West Ham 1-5 Newcastle: Wilson scores brace as Magpies run riot

Callum Wilson made West Ham suffer again as Newcastle strengthened their bid to finish in the top four of the Premier League with a thumping 5-1 win at the London Stadium.

Wilson scored twice, early in each half, to take his goal tally to 12 in 13 meetings with the Hammers, meaning only Wayne Rooney and Michael Owen have netted more times against them in the Premier League.

Joelinton also scored before Kurt Zouma pulled one back for the hosts but West Ham fell apart after half-time.

Awful mistakes by Nayef Aguerd — just 21 seconds into the second half — and Lukasz Fabianski gifted further goals to Wilson and substitute Alexander Isak before Joelinton helped himself to number five.

The Magpies remain in third place and well on course for a Champions League place for the first time since Sir Bobby Robson’s side qualified in 2003.

It could have been very different had West Ham taken the lead with just 40 seconds on the clock when Jarrod Bowen sprinted past Dan Burn down the right and his low cross was turned onto his own post by Bruno Guimaraes.

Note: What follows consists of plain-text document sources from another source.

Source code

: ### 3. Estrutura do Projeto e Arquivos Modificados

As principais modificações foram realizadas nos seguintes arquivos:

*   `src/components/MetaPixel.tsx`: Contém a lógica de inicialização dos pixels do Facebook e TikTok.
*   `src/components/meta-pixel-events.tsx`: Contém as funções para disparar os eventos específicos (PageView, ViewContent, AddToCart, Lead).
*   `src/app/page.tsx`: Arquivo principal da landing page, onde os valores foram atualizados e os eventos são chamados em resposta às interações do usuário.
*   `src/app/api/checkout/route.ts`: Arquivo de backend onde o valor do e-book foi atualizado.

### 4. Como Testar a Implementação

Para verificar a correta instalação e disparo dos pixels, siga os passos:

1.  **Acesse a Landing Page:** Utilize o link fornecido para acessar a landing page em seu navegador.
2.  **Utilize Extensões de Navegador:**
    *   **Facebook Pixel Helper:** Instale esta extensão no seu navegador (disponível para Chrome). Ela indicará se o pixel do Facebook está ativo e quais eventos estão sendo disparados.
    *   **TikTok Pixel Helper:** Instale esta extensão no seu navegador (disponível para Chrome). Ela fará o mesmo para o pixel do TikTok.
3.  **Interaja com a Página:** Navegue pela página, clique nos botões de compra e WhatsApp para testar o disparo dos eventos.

However, their bubble was burst when Wilson struck. He had scored in the third minute of the reverse fixture at St James’ Park in February, but had to wait until the sixth minute in east London.

When a corner was only half-cleared Allan Saint-Maximin chipped the ball into the box where Wilson got ahead of Zouma and nodded home.

The England international had promised podcast pal Michail Antonio he would dance the Macarena when he scored, and he was as good as his word.

Newcastle were dancing with joy again seven minutes later after Joelinton raced onto Fabian Schar’s through-ball and rounded Fabianski.

An offside flag put the celebrations on ice but a VAR review showed Emerson Palmieri, on the far side of the pitch, had played Joelinton on.

Yet West Ham halved the lead six minutes before half-time when Nick Pope, who had just received treatment for an injury, missed his attempted punch at Bowen’s corner and Zouma headed home.

But any hopes of a comeback were dashed at the start of the second half when Aguerd got the ball stuck under his feet in the area and was robbed by Jacob Murphy, who squared for Wilson to tap into an empty net.

Fabianski made fine saves from Murphy and Saint-Maximin but he made an almighty mess of clearing Guimaraes’ ball over the top eight minutes from time, allowing Isak to lob the ball into an empty net, before Joelinton broke clear at the death to complete a comprehensive Toon triumph.